Mascoma finally realizes going public is not a good idea

A little over a year and a half ago, Mascoma, which is a startup with aims to make next-generation cellulosic ethanol, filed to go public in a potentially $100 million IPO. In an article entitled “Some red flags and numbers in Mascoma’s IPO filing,” back then I detailed why that seemed like a strange choice given its weak financials, such as the fact that at the time government grants made up 86 percent of Mascoma’s total revenue.
So whatever happened to that IPO? Last week, Mascoma quietly withdrew its IPO plans. The company cited “market conditions,” for the move, though the macro IPO market conditions seem a little better in 2013 than 2012. Already this year smart grid company Silver Spring Networks went public, and late last year solar installer SolarCity made it out.
Mascoma currently makes a next-generation yeast that it sells to corn ethanol makers to help them cut the costs of making corn ethanol. That’s what made up the other 14 percent of its revenues (the part that wasn’t grants) at the time of its IPO-filing. But Mascoma’s real aim is to use its technology to make cellulosic ethanol — a next-gen type of ethanol that uses plant waste (not corn) — and the company wanted to do that using wood waste in a factory in Michigan. Many companies have tried to make cellulosic ethanol at scale in recent years and failed.
Before pulling its IPO, Mascoma raised two rounds of a few millions of dollars in debt over the past six months. That’s not the typical behavior of a company on the upswing getting ready to go public.
And over the past year and a half, as Mascoma amended its S-1 every once in awhile, its finances didn’t improve. The latest revenue numbers from March 2012 — a year ago — said that government grants and awards then constituted 93 percent of its revenue while sales of its equipment and services made up 6 percent of revenue. So the percentage of grants disturbingly actually rose over the 6 months from its first filing, rather than dropped, and its percentage of sales from real products fell.

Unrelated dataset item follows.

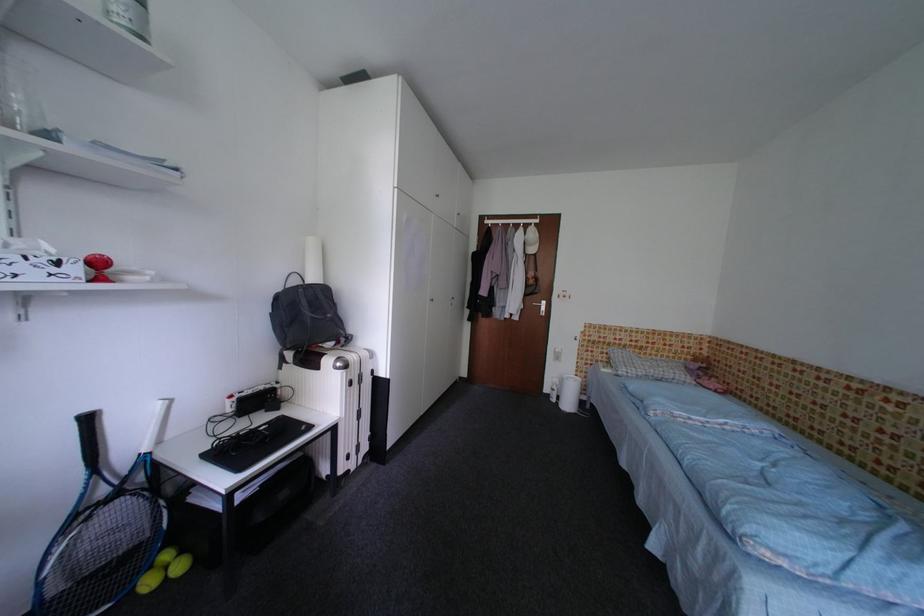
Where is `black keyboard`? This screenshot has height=616, width=924. black keyboard is located at coordinates point(253,443).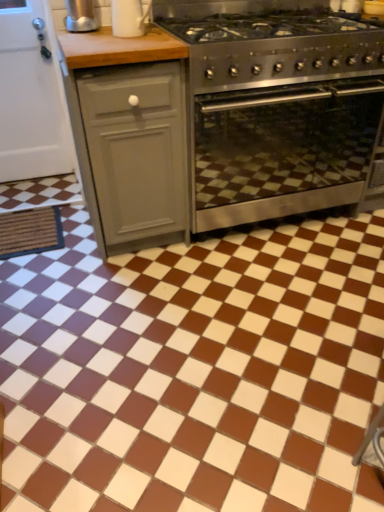
At what (x,y) coordinates should I click in order to perform the action: click on free location in front of stainless steel oven at center. Please return your answer as a coordinate pair (x, y). The width and height of the screenshot is (384, 512). Looking at the image, I should click on (266, 289).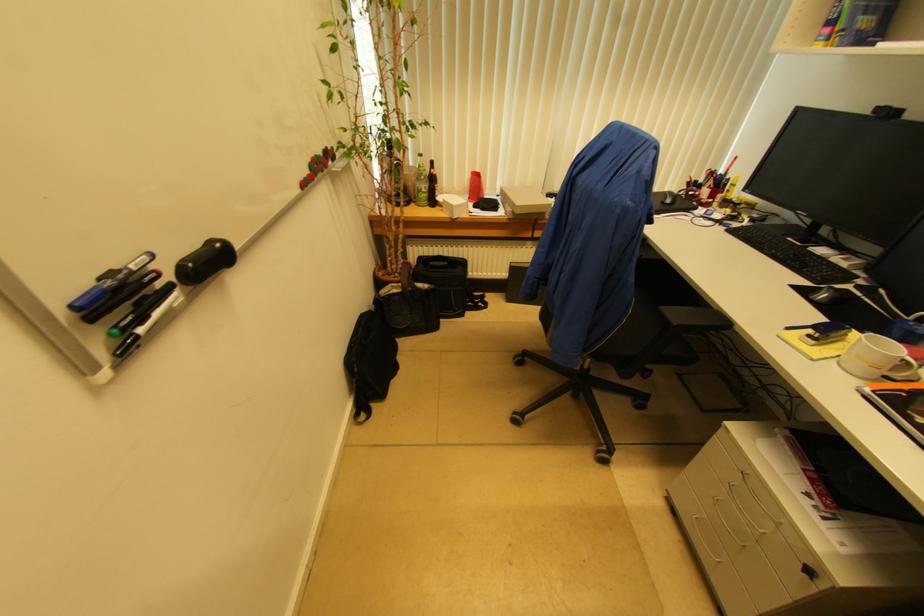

Mascoma over the years has raised a lot of money from both venture capitalists, strategic corporations and public funds. At least over $100 million in private capital from companies like Khosla Ventures, SunOpta, GM, Marathon Oil, Khosla Ventures, Flagship Ventures, Atlas Venture, General Catalyst Partners, Kleiner Perkins Caufield & Byers, Vantage Point Venture Partners, and Pinnacle Ventures. The company was founded in 2005 from research from a Dartmouth Professor, Lee Rybeck Lynd.
Public funds have also been awarded and sometimes allocated for its projects. The Department of Energy awarded it $80 million to help it build Kinross, though its unclear if Mascoma actually drew down on those funds. The state of Michigan also offered Mascoma a $20 million grant to build the factory in Michigan.
At some point in 2012, Mascoma had been hoping to start construction on its factory in Kinross, Michigan that could eventually produce 20 million gallons per year of cellulosic ethanol. The company had wanted that to happen before the end of 2012, with operations starting in 2014.
An article in Michigan Capital Confidential from the summer of 2012 quotes a financing partner of Mascoma’s, Frontier’s VP of Operations, Ken Nielsen, who said that the company expects to “start construction by the end of the year [2012].” Mascoma managed to secure (in December 2011) an agreement with Valero to help it build that factory, but it’s unclear how much Valero was willing to put up to finance this project.
According to the Michigan Capital Confidential the Kinross project had as of the summer of 2012 only created three jobs (it was originally supposed to create 70) and “received strong criticism from environmental and fiscal groups across the political spectrum.”
As of March 2013, it’s unclear if Mascoma ever broke ground on that facility, or if it hasn’t when it will. I’ve reached out to the company and am waiting to hear back. You can bet if they did start construction, they’d have sent out a press release on it across the internets. Instead, vaguely, Mascoma’s website still says the Kinross facility is “planned” and anticipated to go under construction in 3 to 6 months (the same time line it used a year ago).